Au contraire, Crary fait de l'acte de dormir l'une des dernières résistances dans un monde ouvert 24 heures sur 24, sept jours sur sept. Il nous apprend qu'aujourd'hui, l'adulte américain moyen dort six heures et demie par nuit, soit deux heures de moins que la génération précédente, et qu'au début du XXe siècle, on dormait en moyenne 10 heures...

Dormir semble un affront au mode de vie «en continu», dans lequel nous trouvons certes des avantages, mais en oubliant que le 24/7 que nous exigeons se paie en retour d'une disponibilité de tous les instants, avec les troubles que cela amène. Pensons au phénomène baptisé «FOMO» - «Fear of missing out», la peur de rater quelque chose - que Crary aborde en soulignant que les cas de gens qui se lèvent la nuit pour vérifier leurs courriels sont en forte hausse. Le stress, l'insomnie, le déficit d'attention sont autant de maux associés à cette surexcitation constante, dont on n'a pas fini de mesurer les effets à long terme.
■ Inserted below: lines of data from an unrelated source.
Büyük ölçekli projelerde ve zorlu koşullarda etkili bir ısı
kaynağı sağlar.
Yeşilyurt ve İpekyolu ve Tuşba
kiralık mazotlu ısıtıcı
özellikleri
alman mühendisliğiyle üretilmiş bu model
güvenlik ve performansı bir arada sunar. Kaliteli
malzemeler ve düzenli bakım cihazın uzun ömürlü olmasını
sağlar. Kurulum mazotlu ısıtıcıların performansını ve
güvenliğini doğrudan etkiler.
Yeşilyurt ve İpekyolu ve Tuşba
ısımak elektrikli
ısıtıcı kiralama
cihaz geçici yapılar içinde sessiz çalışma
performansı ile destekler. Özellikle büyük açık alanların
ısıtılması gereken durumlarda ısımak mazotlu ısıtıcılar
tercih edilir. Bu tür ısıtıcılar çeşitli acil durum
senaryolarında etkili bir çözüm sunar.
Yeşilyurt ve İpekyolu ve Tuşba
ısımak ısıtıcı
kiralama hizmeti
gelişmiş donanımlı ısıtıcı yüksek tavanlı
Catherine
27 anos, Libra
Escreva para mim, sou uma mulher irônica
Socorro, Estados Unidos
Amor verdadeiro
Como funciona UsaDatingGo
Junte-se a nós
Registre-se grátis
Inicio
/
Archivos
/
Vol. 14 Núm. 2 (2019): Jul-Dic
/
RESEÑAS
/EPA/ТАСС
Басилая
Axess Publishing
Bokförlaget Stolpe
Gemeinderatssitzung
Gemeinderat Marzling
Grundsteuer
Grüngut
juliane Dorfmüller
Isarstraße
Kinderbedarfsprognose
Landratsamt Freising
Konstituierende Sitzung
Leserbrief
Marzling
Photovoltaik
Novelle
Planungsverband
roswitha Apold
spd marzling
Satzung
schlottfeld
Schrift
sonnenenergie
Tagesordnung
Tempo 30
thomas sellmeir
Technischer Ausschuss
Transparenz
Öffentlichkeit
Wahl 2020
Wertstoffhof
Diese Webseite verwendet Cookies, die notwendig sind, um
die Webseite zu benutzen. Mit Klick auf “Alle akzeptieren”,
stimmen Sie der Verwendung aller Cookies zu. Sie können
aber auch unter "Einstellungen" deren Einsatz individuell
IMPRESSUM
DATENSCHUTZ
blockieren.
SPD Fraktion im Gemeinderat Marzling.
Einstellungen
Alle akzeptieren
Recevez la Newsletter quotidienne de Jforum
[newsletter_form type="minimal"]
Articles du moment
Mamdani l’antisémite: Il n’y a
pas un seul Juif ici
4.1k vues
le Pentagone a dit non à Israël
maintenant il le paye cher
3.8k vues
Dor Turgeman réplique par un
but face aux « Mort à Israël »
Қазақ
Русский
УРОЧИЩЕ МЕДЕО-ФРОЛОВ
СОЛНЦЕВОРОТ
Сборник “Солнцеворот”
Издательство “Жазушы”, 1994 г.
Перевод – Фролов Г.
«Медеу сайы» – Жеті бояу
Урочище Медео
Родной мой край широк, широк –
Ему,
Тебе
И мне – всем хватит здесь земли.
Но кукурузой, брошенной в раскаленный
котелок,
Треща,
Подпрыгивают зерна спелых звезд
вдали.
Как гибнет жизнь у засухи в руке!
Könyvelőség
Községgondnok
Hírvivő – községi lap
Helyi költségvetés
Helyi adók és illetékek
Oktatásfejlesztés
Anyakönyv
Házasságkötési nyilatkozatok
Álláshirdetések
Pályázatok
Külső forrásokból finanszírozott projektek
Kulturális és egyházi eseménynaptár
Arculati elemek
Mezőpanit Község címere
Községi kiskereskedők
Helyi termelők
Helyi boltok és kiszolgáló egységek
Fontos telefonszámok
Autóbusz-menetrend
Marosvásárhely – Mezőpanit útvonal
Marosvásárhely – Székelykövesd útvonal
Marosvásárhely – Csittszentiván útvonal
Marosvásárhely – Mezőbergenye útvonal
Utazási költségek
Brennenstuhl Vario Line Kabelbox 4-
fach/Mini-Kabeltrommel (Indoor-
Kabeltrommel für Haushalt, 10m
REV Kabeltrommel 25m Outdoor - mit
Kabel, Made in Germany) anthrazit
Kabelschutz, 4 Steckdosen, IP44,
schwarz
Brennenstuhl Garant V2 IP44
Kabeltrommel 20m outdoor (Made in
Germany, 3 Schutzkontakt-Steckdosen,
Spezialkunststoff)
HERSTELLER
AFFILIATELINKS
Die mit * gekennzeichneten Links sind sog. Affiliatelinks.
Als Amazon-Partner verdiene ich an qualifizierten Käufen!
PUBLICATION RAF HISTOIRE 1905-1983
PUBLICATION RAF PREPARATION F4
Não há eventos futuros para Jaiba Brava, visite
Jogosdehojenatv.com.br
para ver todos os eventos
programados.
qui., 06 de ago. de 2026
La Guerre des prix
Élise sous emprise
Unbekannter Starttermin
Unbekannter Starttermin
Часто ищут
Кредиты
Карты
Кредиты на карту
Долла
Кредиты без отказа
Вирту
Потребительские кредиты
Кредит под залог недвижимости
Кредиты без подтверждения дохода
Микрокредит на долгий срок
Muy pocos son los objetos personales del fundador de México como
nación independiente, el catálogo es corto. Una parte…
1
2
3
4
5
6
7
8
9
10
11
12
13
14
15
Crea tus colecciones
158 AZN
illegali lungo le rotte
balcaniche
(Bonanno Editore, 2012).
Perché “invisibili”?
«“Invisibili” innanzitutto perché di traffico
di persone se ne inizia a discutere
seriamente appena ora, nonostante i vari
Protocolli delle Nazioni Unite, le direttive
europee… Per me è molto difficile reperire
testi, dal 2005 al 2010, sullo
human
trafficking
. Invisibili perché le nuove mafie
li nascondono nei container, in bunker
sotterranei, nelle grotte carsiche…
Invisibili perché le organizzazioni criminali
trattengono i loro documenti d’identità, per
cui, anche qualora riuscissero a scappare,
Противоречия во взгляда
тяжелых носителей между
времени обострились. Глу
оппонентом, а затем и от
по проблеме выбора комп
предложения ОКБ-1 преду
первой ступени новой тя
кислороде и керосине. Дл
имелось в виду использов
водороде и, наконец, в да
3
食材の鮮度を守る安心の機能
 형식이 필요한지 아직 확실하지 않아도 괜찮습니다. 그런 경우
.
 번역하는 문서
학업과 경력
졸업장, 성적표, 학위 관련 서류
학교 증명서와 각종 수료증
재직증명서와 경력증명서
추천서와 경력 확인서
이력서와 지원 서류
C'est inutile, un dormeur. Il n'a aucun intérêt, sauf pour les vendeurs de matelas. Crary rappelle cette anecdote de la fin des années 90 à propos du PDG de la société Google qui n'avait qu'un an d'existence: «Eric Schmidt déclarait que le XXIe siècle serait synonyme de ce qu'il appelait «l'économie de l'attention», et que les firmes dominantes à l'échelle mondiale seraient celles qui parviendraient à maximiser le nombre de «globes oculaires» qu'elles parviendraient

à capter et à contrôler en permanence.»

Finalement, si notre état de veille rapporte de l'argent, notre sommeil vaut peut-être, à un niveau insoupçonné, de l'or.